━━ Dataset records
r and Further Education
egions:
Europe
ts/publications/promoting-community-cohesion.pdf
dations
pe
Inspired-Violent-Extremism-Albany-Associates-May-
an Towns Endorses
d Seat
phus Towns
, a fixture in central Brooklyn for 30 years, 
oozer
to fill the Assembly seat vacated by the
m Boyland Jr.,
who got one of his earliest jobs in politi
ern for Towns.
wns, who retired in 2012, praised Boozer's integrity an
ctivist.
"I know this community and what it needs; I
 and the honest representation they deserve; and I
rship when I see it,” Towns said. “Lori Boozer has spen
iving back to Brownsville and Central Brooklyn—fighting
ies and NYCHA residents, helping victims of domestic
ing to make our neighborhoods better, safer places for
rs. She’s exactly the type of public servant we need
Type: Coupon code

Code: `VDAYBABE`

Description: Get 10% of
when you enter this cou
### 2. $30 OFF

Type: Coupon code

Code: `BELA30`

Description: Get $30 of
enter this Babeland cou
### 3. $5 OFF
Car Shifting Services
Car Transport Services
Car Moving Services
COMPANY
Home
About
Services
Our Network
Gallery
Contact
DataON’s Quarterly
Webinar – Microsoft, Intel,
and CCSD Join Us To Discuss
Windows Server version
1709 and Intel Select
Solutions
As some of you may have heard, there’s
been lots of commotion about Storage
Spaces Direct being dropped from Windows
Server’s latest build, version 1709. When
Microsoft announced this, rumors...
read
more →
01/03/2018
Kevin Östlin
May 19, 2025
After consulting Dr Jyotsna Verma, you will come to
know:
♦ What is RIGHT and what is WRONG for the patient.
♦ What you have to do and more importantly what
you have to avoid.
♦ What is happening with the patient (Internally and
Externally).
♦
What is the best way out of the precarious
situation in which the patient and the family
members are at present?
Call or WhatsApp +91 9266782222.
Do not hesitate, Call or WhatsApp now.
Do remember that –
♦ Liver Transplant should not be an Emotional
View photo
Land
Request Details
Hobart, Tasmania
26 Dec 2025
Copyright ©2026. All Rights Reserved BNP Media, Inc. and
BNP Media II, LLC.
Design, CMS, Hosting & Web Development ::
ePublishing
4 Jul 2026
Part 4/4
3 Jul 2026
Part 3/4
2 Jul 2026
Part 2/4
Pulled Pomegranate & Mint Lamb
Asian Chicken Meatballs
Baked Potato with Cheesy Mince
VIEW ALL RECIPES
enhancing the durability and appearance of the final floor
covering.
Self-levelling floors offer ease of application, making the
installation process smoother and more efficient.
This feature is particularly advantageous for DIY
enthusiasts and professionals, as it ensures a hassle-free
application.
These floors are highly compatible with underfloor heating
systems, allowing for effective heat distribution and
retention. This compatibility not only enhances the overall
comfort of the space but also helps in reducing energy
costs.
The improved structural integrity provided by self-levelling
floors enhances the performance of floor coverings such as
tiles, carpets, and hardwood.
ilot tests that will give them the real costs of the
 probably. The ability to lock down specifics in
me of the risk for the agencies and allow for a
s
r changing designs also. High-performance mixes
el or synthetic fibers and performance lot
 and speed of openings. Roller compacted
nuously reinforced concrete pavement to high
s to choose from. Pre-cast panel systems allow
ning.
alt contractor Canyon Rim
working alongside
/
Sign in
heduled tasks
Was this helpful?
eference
━━━━
Switch every "Coupon code" to "Promo code" throughout all of the records above, leaving everything else the same.

§ Expected answer:
r and Further Education
egions:
Europe
ts/publications/promoting-community-cohesion.pdf
dations
pe
Inspired-Violent-Extremism-Albany-Associates-May-
an Towns Endorses
d Seat
phus Towns
, a fixture in central Brooklyn for 30 years, 
oozer
to fill the Assembly seat vacated by the
m Boyland Jr.,
who got one of his earliest jobs in politi
ern for Towns.
wns, who retired in 2012, praised Boozer's integrity an
ctivist.
"I know this community and what it needs; I
 and the honest representation they deserve; and I
rship when I see it,” Towns said. “Lori Boozer has spen
iving back to Brownsville and Central Brooklyn—fighting
ies and NYCHA residents, helping victims of domestic
ing to make our neighborhoods better, safer places for
rs. She’s exactly the type of public servant we need
Type: Promo code

Code: `VDAYBABE`

Description: Get 10% of
when you enter this cou
### 2. $30 OFF

Type: Promo code

Code: `BELA30`

Description: Get $30 of
enter this Babeland cou
### 3. $5 OFF
Car Shifting Services
Car Transport Services
Car Moving Services
COMPANY
Home
About
Services
Our Network
Gallery
Contact
DataON’s Quarterly
Webinar – Microsoft, Intel,
and CCSD Join Us To Discuss
Windows Server version
1709 and Intel Select
Solutions
As some of you may have heard, there’s
been lots of commotion about Storage
Spaces Direct being dropped from Windows
Server’s latest build, version 1709. When
Microsoft announced this, rumors...
read
more →
01/03/2018
Kevin Östlin
May 19, 2025
After consulting Dr Jyotsna Verma, you will come to
know:
♦ What is RIGHT and what is WRONG for the patient.
♦ What you have to do and more importantly what
you have to avoid.
♦ What is happening with the patient (Internally and
Externally).
♦
What is the best way out of the precarious
situation in which the patient and the family
members are at present?
Call or WhatsApp +91 9266782222.
Do not hesitate, Call or WhatsApp now.
Do remember that –
♦ Liver Transplant should not be an Emotional
View photo
Land
Request Details
Hobart, Tasmania
26 Dec 2025
Copyright ©2026. All Rights Reserved BNP Media, Inc. and
BNP Media II, LLC.
Design, CMS, Hosting & Web Development ::
ePublishing
4 Jul 2026
Part 4/4
3 Jul 2026
Part 3/4
2 Jul 2026
Part 2/4
Pulled Pomegranate & Mint Lamb
Asian Chicken Meatballs
Baked Potato with Cheesy Mince
VIEW ALL RECIPES
enhancing the durability and appearance of the final floor
covering.
Self-levelling floors offer ease of application, making the
installation process smoother and more efficient.
This feature is particularly advantageous for DIY
enthusiasts and professionals, as it ensures a hassle-free
application.
These floors are highly compatible with underfloor heating
systems, allowing for effective heat distribution and
retention. This compatibility not only enhances the overall
comfort of the space but also helps in reducing energy
costs.
The improved structural integrity provided by self-levelling
floors enhances the performance of floor coverings such as
tiles, carpets, and hardwood.
ilot tests that will give them the real costs of the
 probably. The ability to lock down specifics in
me of the risk for the agencies and allow for a
s
r changing designs also. High-performance mixes
el or synthetic fibers and performance lot
 and speed of openings. Roller compacted
nuously reinforced concrete pavement to high
s to choose from. Pre-cast panel systems allow
ning.
alt contractor Canyon Rim
working alongside
/
Sign in
heduled tasks
Was this helpful?
eference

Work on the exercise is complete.